The question of whether to believe the household or payroll survey is laden with political overtones, after partisans skipped from citing which ever result favored their position in a particular month, then off to the other when it suited better. The argument itself is now quite tainted. There is very good reason to think that, over the course of several months, the payroll survey will give a better indication of how many new jobs have been created than will the household survey. How much better? Enough better that, to avoid confusing the issue, I’ll allow the household survey zero weight in any given month. It sparks my curiousity when the two diverge for an extended period, but if I cannot devise any method better than guessing to figure out why they have diverged, I’ll prefer the superior series.
These are two different series. We should treat them as such, recognize which has historically been more reliable, then move on to the rest of the report.
JDH,
I’m going to make an argument about methodolgy I’m fairly confident about, but I would really like to be convinced that I’m wrong.
I gather that the use of multiple, independent measures to increase accuracy of estimates is NOT a mathematical truism, and cannot be applied to the case of household and establishment estimates of employment.
Let’s make an analogy to the introductory chemistry laboratory:
If you’re making 100 observations of the weight of a substance, using the same scale (with a predetermined bias), under substantially invariant weight and pressure conditions, then yes, the sample mean beats the individual esimates.

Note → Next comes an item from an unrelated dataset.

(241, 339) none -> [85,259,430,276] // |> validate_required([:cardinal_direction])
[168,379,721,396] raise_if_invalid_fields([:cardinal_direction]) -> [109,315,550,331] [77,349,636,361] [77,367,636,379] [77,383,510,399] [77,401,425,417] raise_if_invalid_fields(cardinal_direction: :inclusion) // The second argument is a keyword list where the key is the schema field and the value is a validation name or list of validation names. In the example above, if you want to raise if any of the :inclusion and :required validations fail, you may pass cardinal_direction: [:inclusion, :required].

But if you’re making 2 observations of the same substance, even under substantially invariant weight and pressure conditions, but using two independent and different scales, each with different unknown biases and variances, it’s not clear that aggregation yields a more reliable result.
I think the employment numbers reflect the second case because we do not have a benchmark for measuring the bias of either series. If you add a largely biased measure to an largely unbiased one, the mean is going to be more biased than the consistently best estimate…

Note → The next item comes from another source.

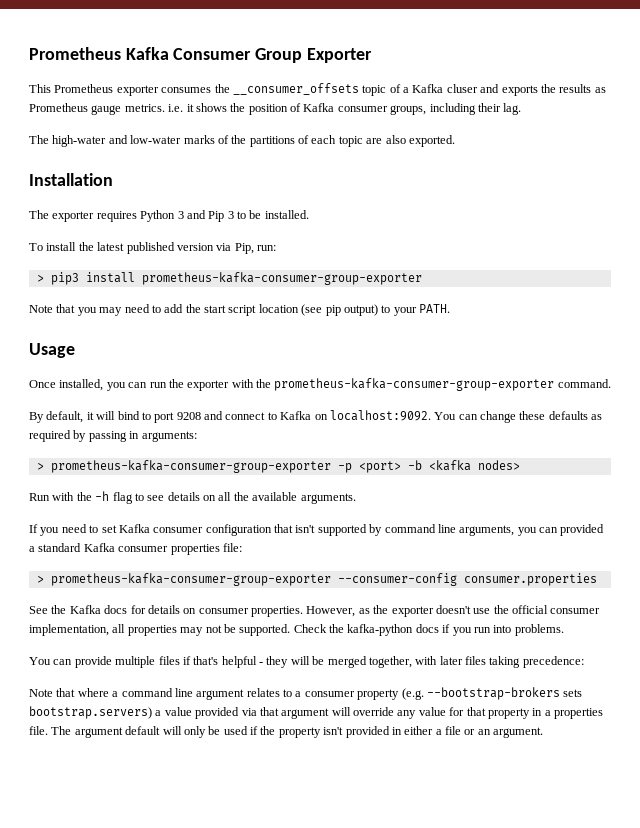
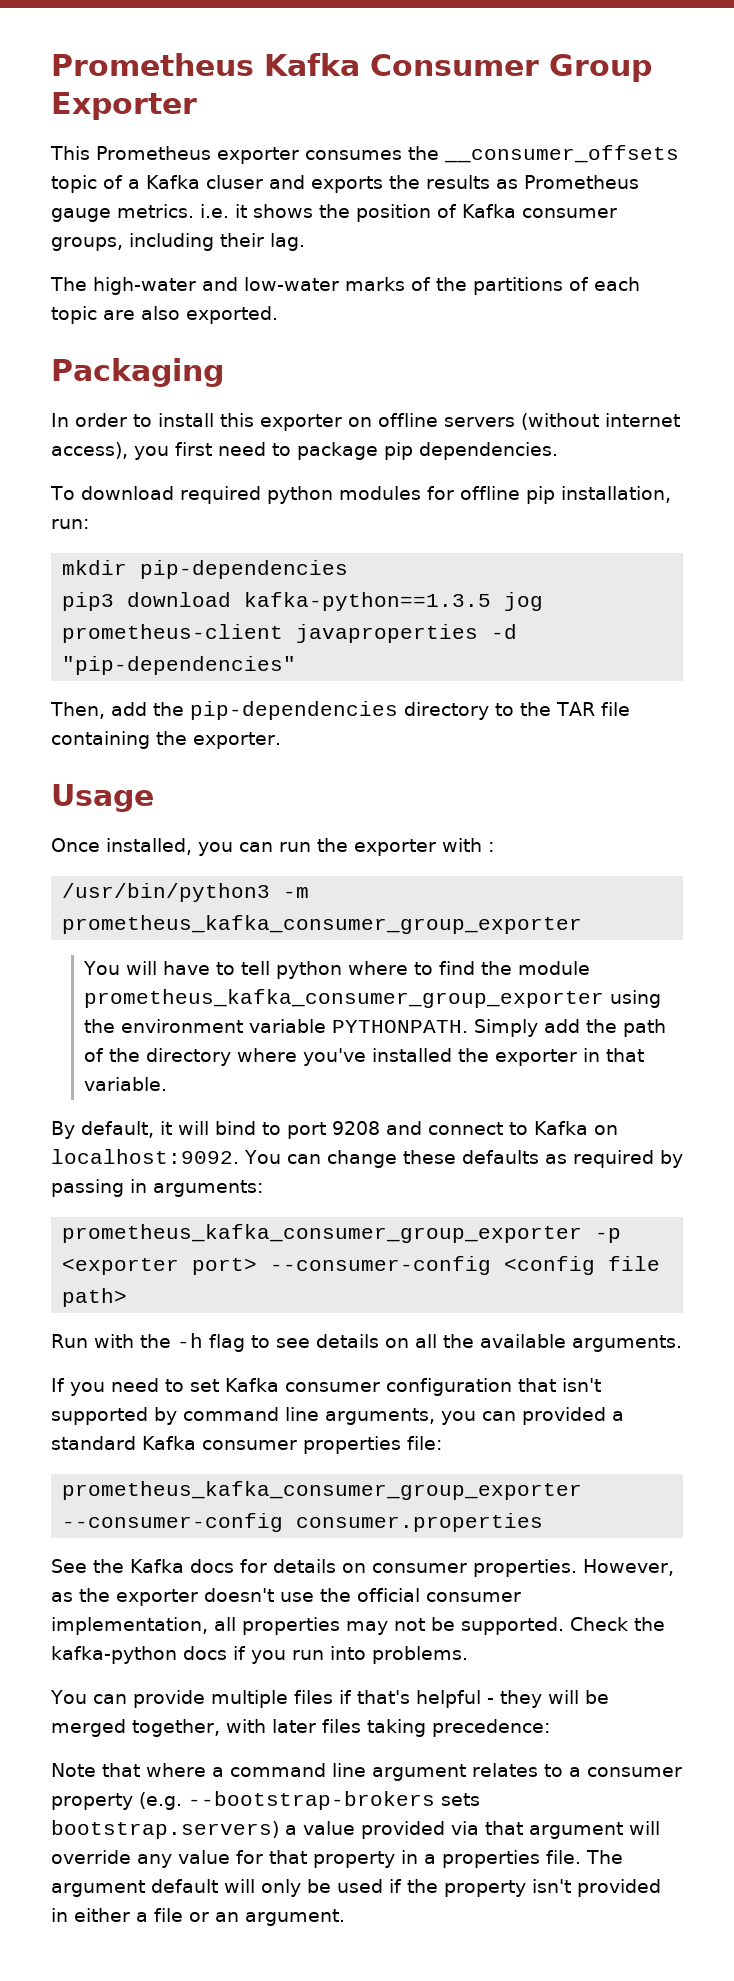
[29,173,113,186] [29,210,309,222] [29,242,276,254] [36,272,422,285] [29,304,450,316] Installation // The exporter requires Python 3 and Pip 3 to be installed. // To install the latest published version via Pip, run: // > pip3 install prometheus-kafka-consumer-group-exporter // Note that you may need to add the start script location (see pip output) to your PATH. -> [51,358,224,387] [51,413,680,431] [51,442,558,460] [50,486,671,504] [51,519,89,529] [62,560,349,579] [62,592,544,611] [62,624,518,643] [62,656,297,675] [50,701,630,720] [51,731,281,749] Packaging // In order to install this exporter on offline servers (without internet access), you first need to package pip dependencies. // To download required python modules for offline pip installation, run: // mkdir pip-dependencies // pip3 download kafka-python==1.3.5 jog prometheus-client javaproperties -d "pip-dependencies" // Then, add the pip-dependencies directory to the TAR file containing the exporter.
[256,378,611,391] the prometheus-kafka-consumer-group-exporter command. -> [488,842,494,852] [62,883,310,902] [62,915,583,934] [83,961,591,979] [84,989,662,1008] [84,1019,667,1037] [84,1048,645,1066] [84,1077,168,1091] : // /usr/bin/python3 -m prometheus_kafka_consumer_group_exporter // You will have to tell python where to find the module prometheus_kafka_consumer_group_exporter using the environment variable PYTHONPATH. Simply add the path of the directory where you've installed the exporter in that variable.
[36,460,520,473] > prometheus-kafka-consumer-group-exporter -p <port> -b <kafka nodes> -> [62,1224,622,1243] [62,1256,661,1275] [62,1288,128,1307] prometheus_kafka_consumer_group_exporter -p <exporter port> --consumer-config <config file path>
[36,573,331,586] > prometheus-kafka-consumer-group-exporter -> [62,1481,583,1500] prometheus_kafka_consumer_group_exporter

Not at all, Kevin. I’m talking precisely about the statistical theory and practical experience on the benefits that result from combining different measures or forecasts that may have been constructed using possibly completely different methodologies or data sets. For a brief survey of this literature you can look at the chapter that my colleague Allan Timmermann has written for the forthcoming “Handbook of Economic Forecasting”: http://www.econ.ucsd.edu/%7Eatimmerm/combine.pdf
May was the 32 nd straight month in which more than one out of every five unemployed workers had been looking for work for more than six months, the longest such period on record. June saw some improvement, with the share of long-term unemployed dropping by 2.3 percentage-points to 17.8 percent. However, such a high long-term unemployment level is unusual when the unemployment rate is low; historically, 5 percent unemployment rates have been accompanied by average long-term jobless rates of 10.7 percent.
http://www.workingforamerica.org/econupdate.htm
How shaky is the US labour market?
The short answer is: shakier than the headline job numbers suggest. Now here is
Since the oldest baby boomers are now entering their 60’s, it seems we would expect there to be a big reduction in the fraction of the population that is in the workforce over the next 20 years.
Of course, I think that “letting” people retire because they hit some magical number that we came up with a generation ago is nuts, and we need to get those folks working.